Ce mécanisme est d’autant plus problématique qu’il court-circuite l’analyse stratégique : au lieu de se demander si la proposition répond au brief, parle à la bonne cible, active les bons codes ou marque un positionnement, on la juge « bonne » ou « mauvaise » sur une base esthétique supposée.
En ce sens, le bon goût est un piège relationnel. Il bloque la discussion, empêche la pédagogie, renforce les rapports de domination (hiérarchiques, culturels, sociaux). Et il fait du design non pas un outil de sens, mais un exercice de validation symbolique.
Penser au-delà du goût : vers la justesse
Sortir de la logique du goût, ce n’est pas céder à l’arbitraire ou renoncer à l’exigence formelle. C’est au contraire déplacer le critère d’évaluation vers des notions plus précises, plus situées, plus défendables.

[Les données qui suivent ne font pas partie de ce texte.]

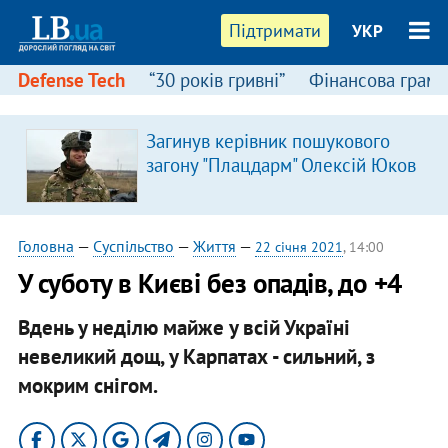
Підтримати
УКР
Defense Tech
“30 років гривні”
Фінансова грамо
Загинув керівник пошукового
загону "Плацдарм" Олексій Юков
Головна
—
Суспільство
—
Життя
—
22 січня 2021
, 14:00
У суботу в Києві без опадів, до +4
Вдень у неділю майже у всій Україні
невеликий дощ, у Карпатах - сильний, з
мокрим снігом.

On peut interroger une création en termes de :
– Pertinence : est-ce adapté au contexte, au public, au message ?
– Cohérence : le langage formel est-il en phase avec le discours stratégique ?
– Lisibilité : les choix visuels permettent-ils la compréhension, la mémorisation ?
– Différenciation : la proposition se démarque-t-elle dans son univers de référence ?
– Alignement : le geste créatif reflète-t-il les intentions profondes de la marque ou de l’auteur ?
Ce cadre de lecture permet une discussion professionnelle, argumentée, constructive. Il sort le design du registre du goût personnel pour le replacer dans celui de la conception éclairée.
Le rôle du designer n’est pas de “faire joli”
Il faut se méfier des réflexes d’embellissement, de lissage, d’harmonisation à tout prix. Le travail du designer graphique n’est pas de produire du bon goût : c’est de fabriquer du sens visible, activable, durable.
Dans certains contextes, le bon goût affaiblit. Il neutralise les aspérités. Il rend le discours consensuel. Il empêche la tension. Il évite la prise de position. Il peut faire rater la cible.
Ce n’est pas un hasard si nombre de marques récentes ont construit leur singularité sur une esthétique délibérément “mauvais goût” : brutalisme digital, saturation typographique, couleurs criardes, détournements de codes. Ces stratégies visuelles ont souvent plus d’impact et d’intention que des chartes impeccables mais vides.
Le bon goût change. La culture reste.
Ce qui est “de bon goût” aujourd’hui sera peut-être considéré comme fade ou normatif demain. Le goût est mouvant, sensible au temps, au lieu, aux usages. Ce qui reste, en revanche, c’est la capacité à penser, à structurer, à incarner une idée à travers la forme.
Le designer n’est pas là pour appliquer des critères esthétiques figés, mais pour créer des objets visuels qui parlent, qui durent, qui construisent des imaginaires.
Cela suppose de dépasser le goût personnel pour aller vers une forme de culture visuelle active, critique, partagée.
Invoquer le bon goût dans une discussion de design, c’est choisir la facilité.
C’est éviter la complexité des signes, des usages, des intentions.
C’est parfois imposer une norme sans la nommer.
Et c’est presque toujours un obstacle au dialogue.
Ce dont le design a besoin, ce n’est pas de goût — bon ou mauvais —, mais d’intelligence critique, de justesse contextuelle et de rigueur dans l’intention.
Le goût peut guider. Il ne doit jamais trancher à lui seul.